Supported by the Unger-Vetlesen Institute, Department of Internal Medicine, Lovisenberg Hospital.

Institutional review board statement: The study protocol was designed according to the combined knowledge and expertise of Assistant Professor Stephan Brackmann (Akershus University Hospital), Professor Bjørn A Moum (Oslo University Hospital) and Professor Morten Vatn (University of Oslo). The study protocol was approved by the Regional Committee for Medical and Health Research Ethics (REC Project NO. 2010/1093).

Informed consent statement: Written informed consent was collected from subjects prior to study inclusion.

Conflict-of-interest statement: The authors have no conflicts of interest.

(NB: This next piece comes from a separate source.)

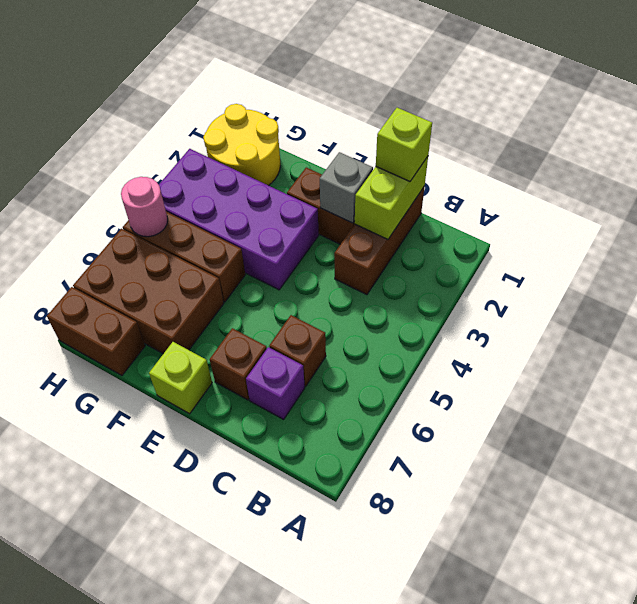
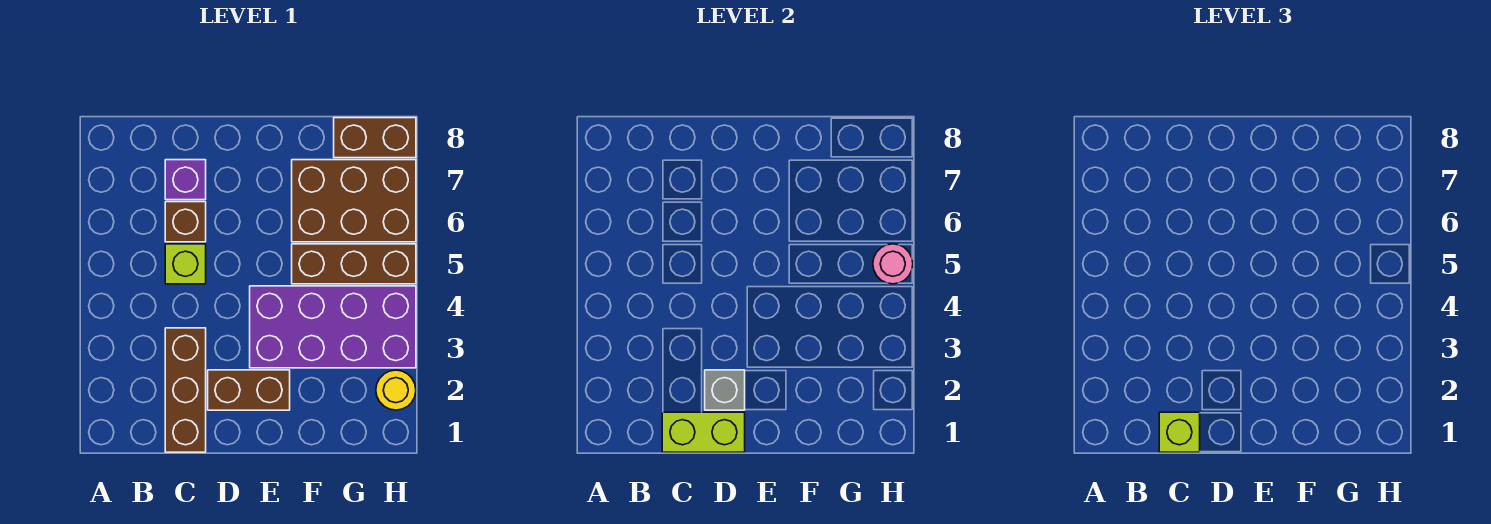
lime 1x2 brick [355,157,428,239] -> lime 1x2 brick turned to [662,412,745,452]
brown 1x1 brick [210,328,267,400] -> none
lime 1x1 brick [149,342,212,414] -> lime 1x1 brick moved to [165,244,206,284]
yellow 2x2 round brick [203,104,280,186] -> yellow 1x1 round brick [376,370,416,410]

Data sharing statement: No additional data are available.

STROBE statement: The authors have read the STROBE Statement, and the manuscript was prepared and revised according to the STROBE Statement.

Open-Access: This article is an open-access article which was selected by an in-house editor and fully peer-reviewed by external reviewers. It is distributed in accordance with the Creative Commons Attribution Non Commercial (CC BY-NC 4.0) license, which permits others to distribute, remix, adapt, build upon this work non-commercially, and license their derivative works on different terms, provided the original work is properly cited and the use is non-commercial. See: http://creativecommons.org/licenses/by-nc/4.0/

Correspondence to: Pasquale Klepp, MD, Attending Doctor, Department of Internal Medicine, Lovisenberg Hospital, Lovisenberggt.17, Oslo 0456, Norway. pasklepp@gmail.com

Telephone: +47-23225000

Received: May 30, 2018
Peer-review started: May 30, 2018
First decision: July 4, 2018
Revised: August 6, 2018
Accepted: August 24, 2018
Article in press: August 24, 2018
Published online: September 21, 2018

ARTICLE HIGHLIGHTS

Research background

Patients with longstanding and extensive ulcerative colitis carry an increased risk of developing colonic neoplasia and are advised to undergo regular colonoscopic surveillance.

Research motivation

The current clinical guidelines favour chromoendoscopy with targeted biopsies for dysplasia surveillance of ulcerative colitis. These recommendations, however, are based on studies performed in advanced endoscopic units and chromoendoscopy is not routinely applied in everyday clinical practice.

Research objectives

Our aim was to evaluate chromoendoscopy for real-life dysplasia surveillance for cases of long-standing ulcerative colitis in a community hospital.

Research methods

Patients with extensive ulcerative colitis, with disease duration of more than 8 years, were prospectively included in this single cohort study. The chromoendoscopies were performed by two expert endoscopists novice to the method. Lesions were evaluated macroscopically and removed and/or biopsied. Nontargeted biopsies were also taken from each segment of the colon.

Research results

A total of 21 neoplastic lesions (consisting of 2 carcinomas, 4 high-grade dysplasias and 15 low-grade dysplasias) and 27 nondysplastic lesions were detected in 16 of the 67 total patients included in the study. The dysplasia detection rate was 10.5% (for 7 of the 67 patients). The dysplasia detection yield was 20.8% (10/48) for targeted biopsies and 3.5% (11/318) for nontargeted biopsies. The endoscopists accurately evaluated the absence of neoplasia (specificity of 96%, with 95% confidence interval of 93-98; and a negative predictive value of 97%, with 95% confidence interval of 95%-98%).

Research conclusions

Although novice to chromoendoscopy, the endoscopists in this Norwegian community hospital accurately evaluated the absence of neoplasia. In addition, the yield of nontargeted biopsies was negligible.

Research perspectives

Chromoendoscopy appears to be of value for dysplasia surveillance for cases of long-standing ulcerative colitis who are treated in a community hospital setting in which endoscopists are novice to the technique.